Extracts from a diary:
STORM BIRDS

by Simon Barber

Amelia, Lady Allworthy (neé Amelia Bourne-Phipps) & her friends
(educated adventuresses all, and warrior priestesses, some)
encounter the world after Songmark Academy -- beginning July 1937.

Storm Birds
by Simon Barber


Monday 9
th August, 1937


       A day to be in civilisation, rather than roughing it on the exposed Atlantic hills. We woke to the sound of rain hitting the windows hard; it was not quite coming in sideways but letting us know Summer is short up here. Relaxing in a hotel bed with nothing urgent to get us bouncing out into action is a luxury one could quite get used to after three years of Songmark. I was tempted to order breakfast in bed just because I could – but we had arranged to meet Miss Jenks and her brothers, and were down at eight for a jolly good plate of bacon and eggs. No poi here.

        Our first priority had to be making sure our aircraft were secure; by nine we had our oilskins on and were getting half blown along the road towards Quidi Vidi lake. Whoever came up with a name like that? Fortunately the furs here are perfectly prepared for this weather, and worse, and the Storm Bird was riding well at anchor as was the Dragon Rapide. Helen looked at it rocking in the choppy water, and muttered she was feeling queasy just watching it.
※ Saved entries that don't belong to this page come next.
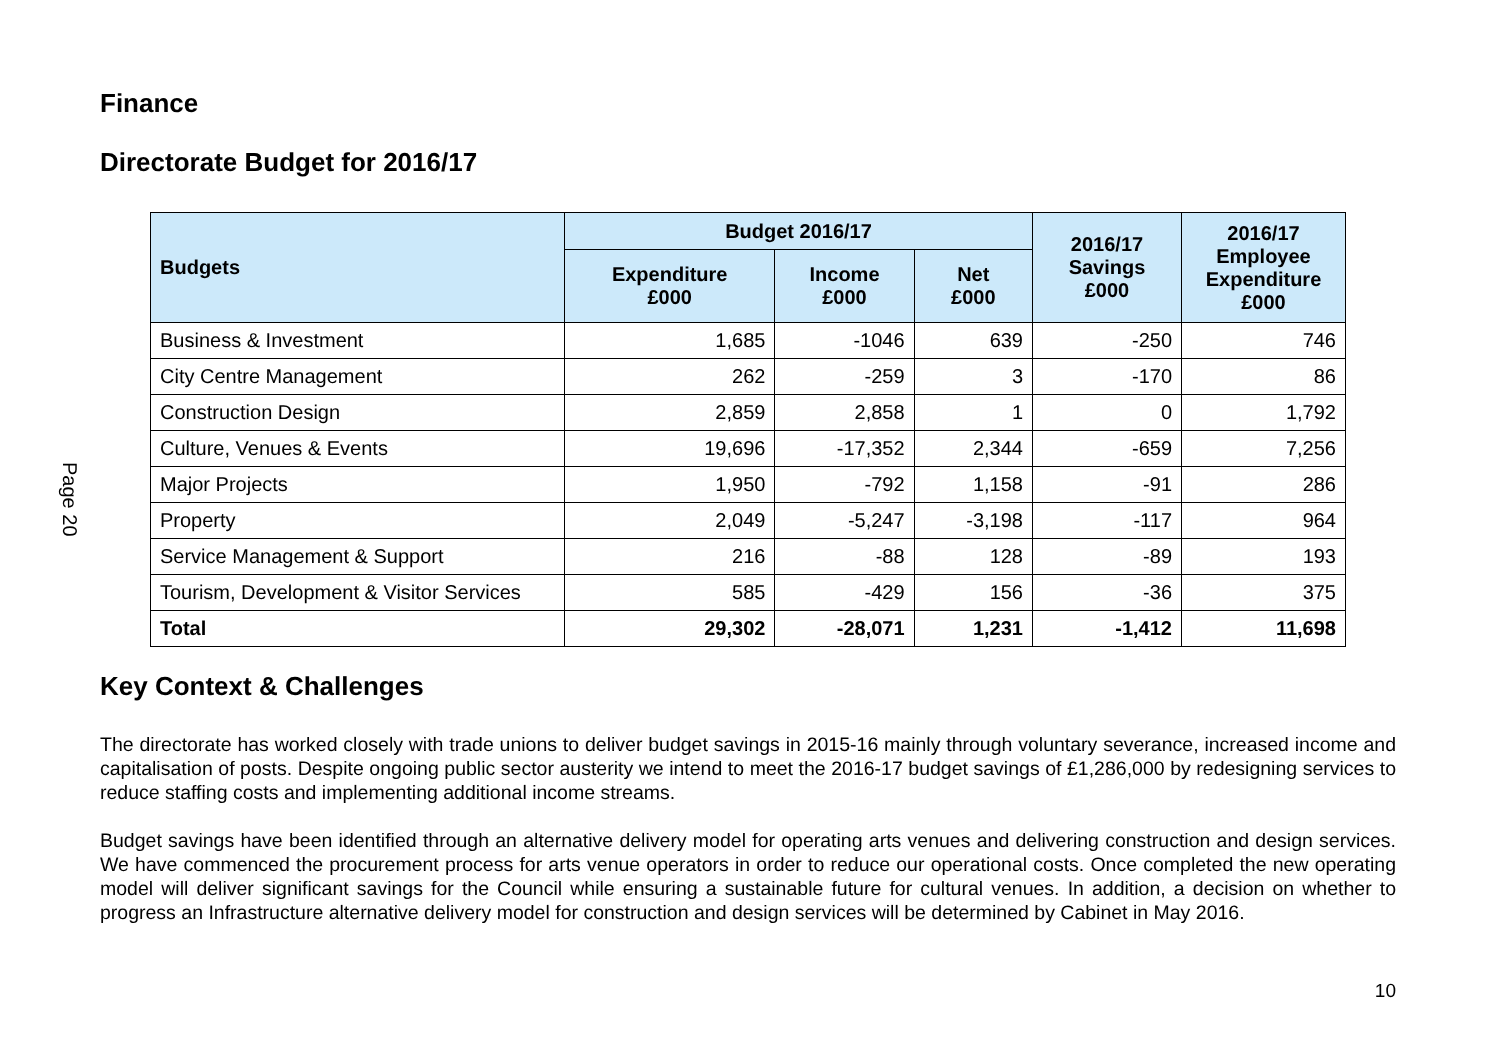Finance
Directorate Budget for 2016/17
Page 20
| Budgets | Budget 2016/17 | | | 2016/17 Savings £000 | 2016/17 Employee Expenditure £000 |
| --- | --- | --- | --- | --- | --- |
| | Expenditure £000 | Income £000 | Net £000 | | |
| Business & Investment | 1,685 | -1046 | 639 | -250 | 746 |
| City Centre Management | 262 | -259 | 3 | -170 | 86 |
| Construction Design | 2,859 | 2,858 | 1 | 0 | 1,792 |
| Culture, Venues & Events | 19,696 | -17,352 | 2,344 | -659 | 7,256 |
| Major Projects | 1,950 | -792 | 1,158 | -91 | 286 |
| Property | 2,049 | -5,247 | -3,198 | -117 | 964 |
| Service Management & Support | 216 | -88 | 128 | -89 | 193 |
| Tourism, Development & Visitor Services | 585 | -429 | 156 | -36 | 375 |
| Total | 29,302 | -28,071 | 1,231 | -1,412 | 11,698 |
Key Context & Challenges
The directorate has worked closely with trade unions to deliver budget savings in 2015-16 mainly through voluntary severance, increased income and capitalisation of posts. Despite ongoing public sector austerity we intend to meet the 2016-17 budget savings of £1,286,000 by redesigning services to reduce staffing costs and implementing additional income streams.
Budget savings have been identified through an alternative delivery model for operating arts venues and delivering construction and design services. We have commenced the procurement process for arts venue operators in order to reduce our operational costs. Once completed the new operating model will deliver significant savings for the Council while ensuring a sustainable future for cultural venues. In addition, a decision on whether to progress an Infrastructure alternative delivery model for construction and design services will be determined by Cabinet in May 2016.
10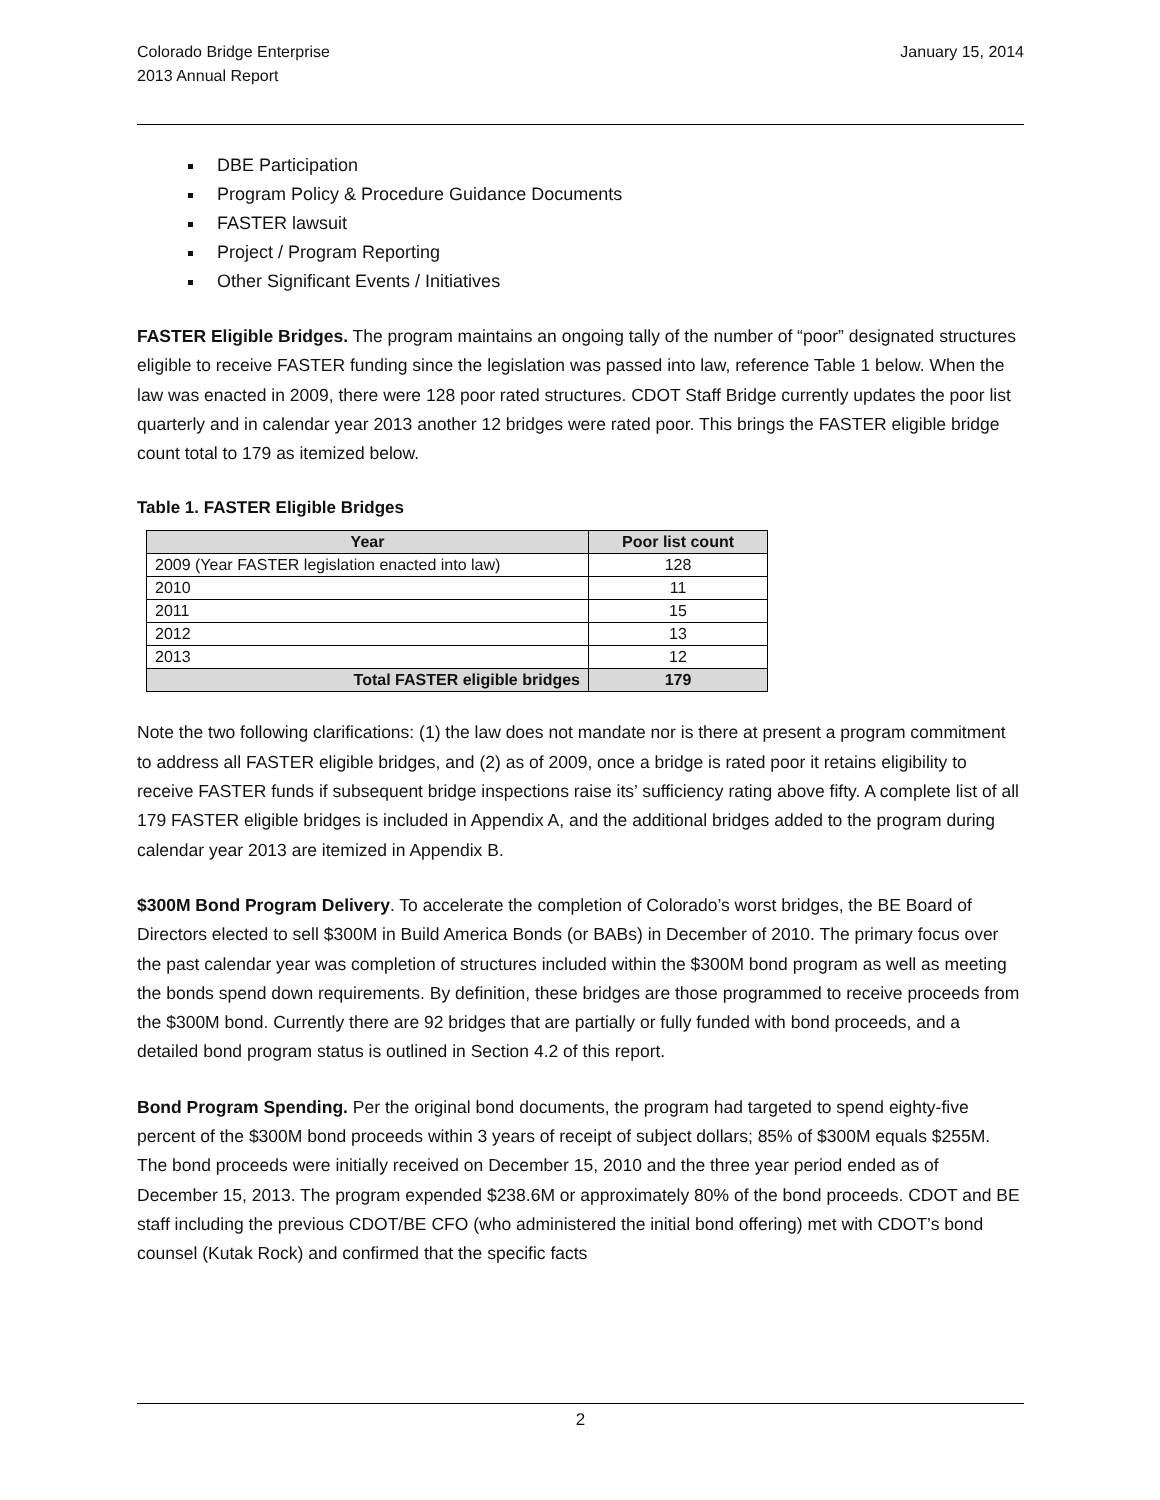Colorado Bridge Enterprise
2013 Annual Report
January 15, 2014
DBE Participation
Program Policy & Procedure Guidance Documents
FASTER lawsuit
Project / Program Reporting
Other Significant Events / Initiatives
FASTER Eligible Bridges. The program maintains an ongoing tally of the number of “poor” designated structures eligible to receive FASTER funding since the legislation was passed into law, reference Table 1 below. When the law was enacted in 2009, there were 128 poor rated structures. CDOT Staff Bridge currently updates the poor list quarterly and in calendar year 2013 another 12 bridges were rated poor. This brings the FASTER eligible bridge count total to 179 as itemized below.
Table 1. FASTER Eligible Bridges
| Year | Poor list count |
| --- | --- |
| 2009 (Year FASTER legislation enacted into law) | 128 |
| 2010 | 11 |
| 2011 | 15 |
| 2012 | 13 |
| 2013 | 12 |
| Total FASTER eligible bridges | 179 |
Note the two following clarifications: (1) the law does not mandate nor is there at present a program commitment to address all FASTER eligible bridges, and (2) as of 2009, once a bridge is rated poor it retains eligibility to receive FASTER funds if subsequent bridge inspections raise its’ sufficiency rating above fifty. A complete list of all 179 FASTER eligible bridges is included in Appendix A, and the additional bridges added to the program during calendar year 2013 are itemized in Appendix B.
$300M Bond Program Delivery. To accelerate the completion of Colorado’s worst bridges, the BE Board of Directors elected to sell $300M in Build America Bonds (or BABs) in December of 2010. The primary focus over the past calendar year was completion of structures included within the $300M bond program as well as meeting the bonds spend down requirements. By definition, these bridges are those programmed to receive proceeds from the $300M bond. Currently there are 92 bridges that are partially or fully funded with bond proceeds, and a detailed bond program status is outlined in Section 4.2 of this report.
Bond Program Spending. Per the original bond documents, the program had targeted to spend eighty-five percent of the $300M bond proceeds within 3 years of receipt of subject dollars; 85% of $300M equals $255M. The bond proceeds were initially received on December 15, 2010 and the three year period ended as of December 15, 2013. The program expended $238.6M or approximately 80% of the bond proceeds. CDOT and BE staff including the previous CDOT/BE CFO (who administered the initial bond offering) met with CDOT’s bond counsel (Kutak Rock) and confirmed that the specific facts
2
        We decided to put off the maintenance till some better weather and headed back into the wind, very glad to reach the shelter of the town. Saint Johns is the capital of the Province, and a major port besides. Not the easiest coast for shipping – according to the guidebooks in the hotel, a tenth of the occupants in the cemetery are folk lost at sea (though this includes those who were never found). There is a regular airport, which was our first stop in terms of information as to the next leg, and we spent the morning there poring over charts and weather forecasts. The next two days are not promising; strong headwinds and low cloud – but on Thursday there is a bright patch predicted that should at least get us to Greenland.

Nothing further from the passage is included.